I am developing an application which is deployed to Azure App Service. It runs on .NET 5.0 on Linux. I have set up a simple DevOps process so that committing changes to GitHub runs an Azure DevOps pipeline that deploys the application to a staging slot on Azure App Service for Linux. Then I can use Swap in the Azure portal to update the production slot. Swap simply exchanges the content of the staging slot with that in the production slot, so there is a route back in the event of disaster. Swap also restarts the application and forces users to log back in.

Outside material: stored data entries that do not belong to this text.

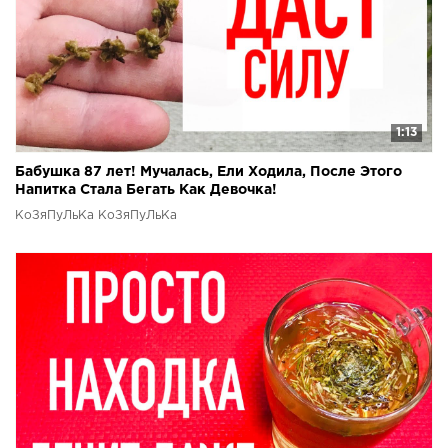
1:13
Бабушка 87 лет! Мучалась, Ели Ходила, После Этого
Напитка Стала Бегать Как Девочка!
КоЗяПуЛьКа КоЗяПуЛьКа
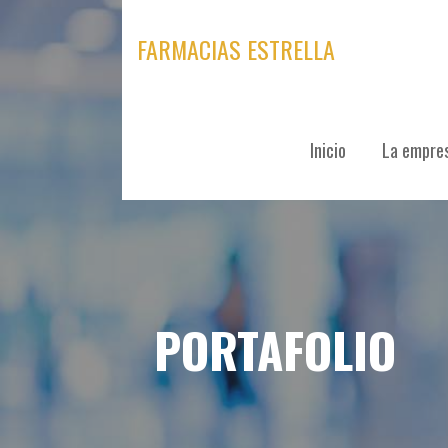
Skip
to
FARMACIAS ESTRELLA
content
Inicio
La empre
PORTAFOLIO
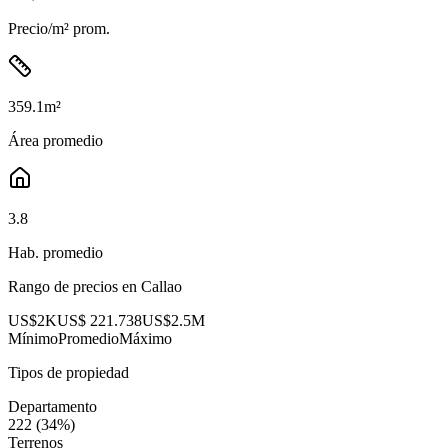
Precio/m² prom.
359.1
m²
Área promedio
3.8
Hab. promedio
Rango de precios en
Callao
US$2K
US$ 221.738
US$2.5M
Mínimo
Promedio
Máximo
Tipos de propiedad
Departamento
222
(
34
%)
Terrenos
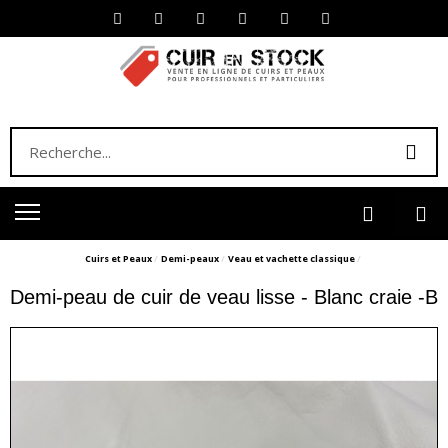
Cuirs et Peaux
Demi-peaux
Veau et vachette classique
Demi-peau de cuir de veau lisse - Blanc craie -B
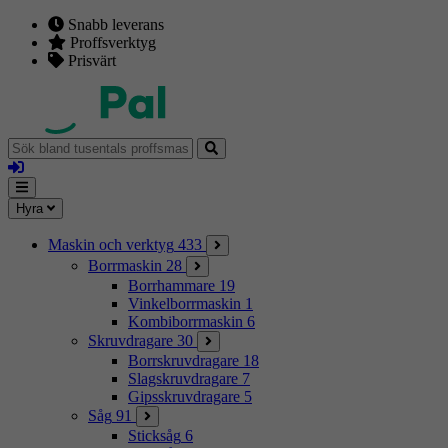
Snabb leverans
Proffsverktyg
Prisvärt
Sök
bland
Logga
tusentals
in
proffsmaskiner
Mina
Meny
Hyra
sidor
Maskin och verktyg
433
Borrmaskin
28
Borrhammare
19
Vinkelborrmaskin
1
Kombiborrmaskin
6
Skruvdragare
30
Borrskruvdragare
18
Slagskruvdragare
7
Gipsskruvdragare
5
Såg
91
Sticksåg
6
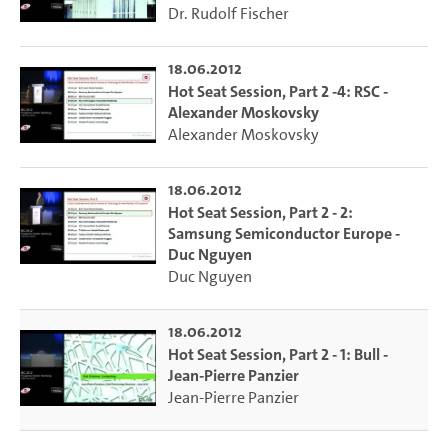
Dr. Rudolf Fischer
18.06.2012
Hot Seat Session, Part 2 -4: RSC -
Alexander Moskovsky
Alexander Moskovsky
18.06.2012
Hot Seat Session, Part 2 - 2:
Samsung Semiconductor Europe -
Duc Nguyen
Duc Nguyen
18.06.2012
Hot Seat Session, Part 2 - 1: Bull -
Jean-Pierre Panzier
Jean-Pierre Panzier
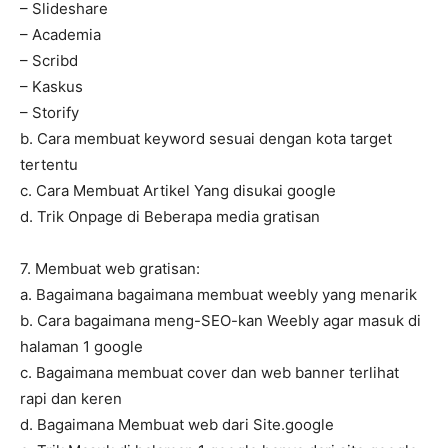
– Slideshare
– Academia
– Scribd
– Kaskus
– Storify
b. Cara membuat keyword sesuai dengan kota target
tertentu
c. Cara Membuat Artikel Yang disukai google
d. Trik Onpage di Beberapa media gratisan
7. Membuat web gratisan:
a. Bagaimana bagaimana membuat weebly yang menarik
b. Cara bagaimana meng-SEO-kan Weebly agar masuk di
halaman 1 google
c. Bagaimana membuat cover dan web banner terlihat
rapi dan keren
d. Bagaimana Membuat web dari Site.google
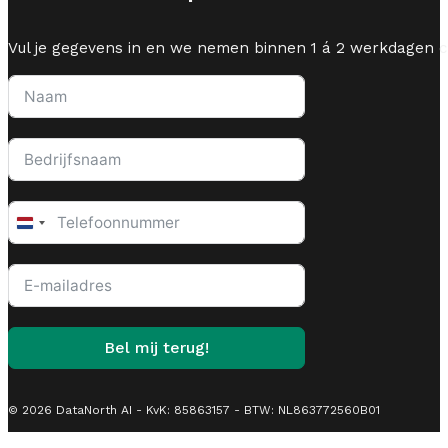
Vul je gegevens in en we nemen binnen 1 á 2 werkdagen c
Netherlands
+31
Bel mij terug!
© 2026 DataNorth AI - KvK: 85863157 - BTW: NL863772560B01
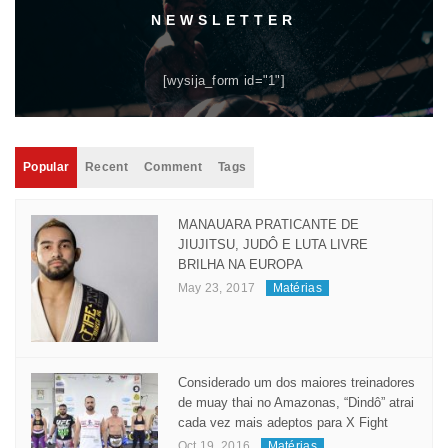
NEWSLETTER
[wysija_form id="1"]
Popular
Recent
Comment
Tags
MANAUARA PRATICANTE DE
JIUJITSU, JUDÔ E LUTA LIVRE
BRILHA NA EUROPA
May 23, 2017
Matérias
Considerado um dos maiores treinadores
de muay thai no Amazonas, “Dindô” atrai
cada vez mais adeptos para X Fight
Oct 19, 2016
Matérias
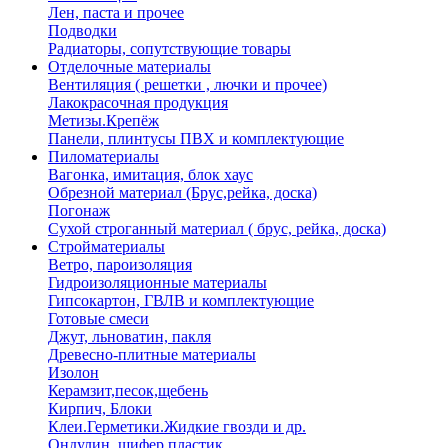
Лен, паста и прочее
Подводки
Радиаторы, сопутствующие товары
Отделочные материалы
Вентиляция ( решетки , лючки и прочее)
Лакокрасочная продукция
Метизы.Крепёж
Панели, плинтусы ПВХ и комплектующие
Пиломатериалы
Вагонка, имитация, блок хаус
Обрезной материал (Брус,рейка, доска)
Погонаж
Сухой строганный материал ( брус, рейка, доска)
Стройматериалы
Ветро, пароизоляция
Гидроизоляционные материалы
Гипсокартон, ГВЛВ и комплектующие
Готовые смеси
Джут, льноватин, пакля
Древесно-плитные материалы
Изолон
Керамзит,песок,щебень
Кирпич, Блоки
Клеи.Герметики.Жидкие гвозди и др.
Ондулин, шифер пластик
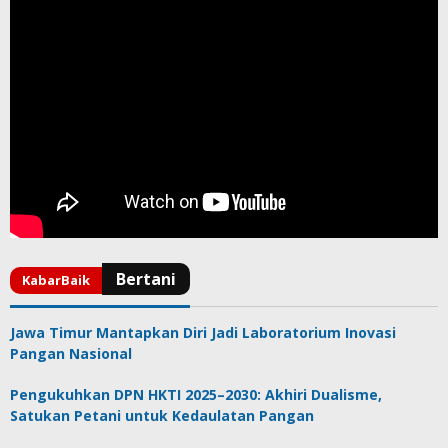
Jawa Timur Mantapkan Diri Jadi Laboratorium Inovasi
Pangan Nasional
Pengukuhkan DPN HKTI 2025–2030: Akhiri Dualisme,
Satukan Petani untuk Kedaulatan Pangan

Yesterday I fixed a bug, deployed the change to the staging slot, and performed a swap. Logged back into the application, but the bug was still there, though intermittent. That was the bit I could not figure out: what was causing the code to behave differently on different requests? I became suspicious that it was sometimes serving the old version. I proved this by refreshing a page that demonstrated the bug. My page has an application version in the footer, and I could see that when the bug appeared, the version was older.
Well this is odd. In the App Service Deployment slot settings I have traffic set to 100% for the production slot:
In general I tend to assume a bug in my code or an error in my configuration settings is more likely than an issue with the Azure App Service. This does look odd though: why, if traffic is going 100% to the production slot, does the application sometimes serve the old version?
The pragmatic fix was easy. A second deployment to the staging slot means both now have code that works. The bug no longer appears; but I have kept the version number different and can see that the issue is actually still occurring.
I will update this post when I have more information, just in case anyone else hits this issue.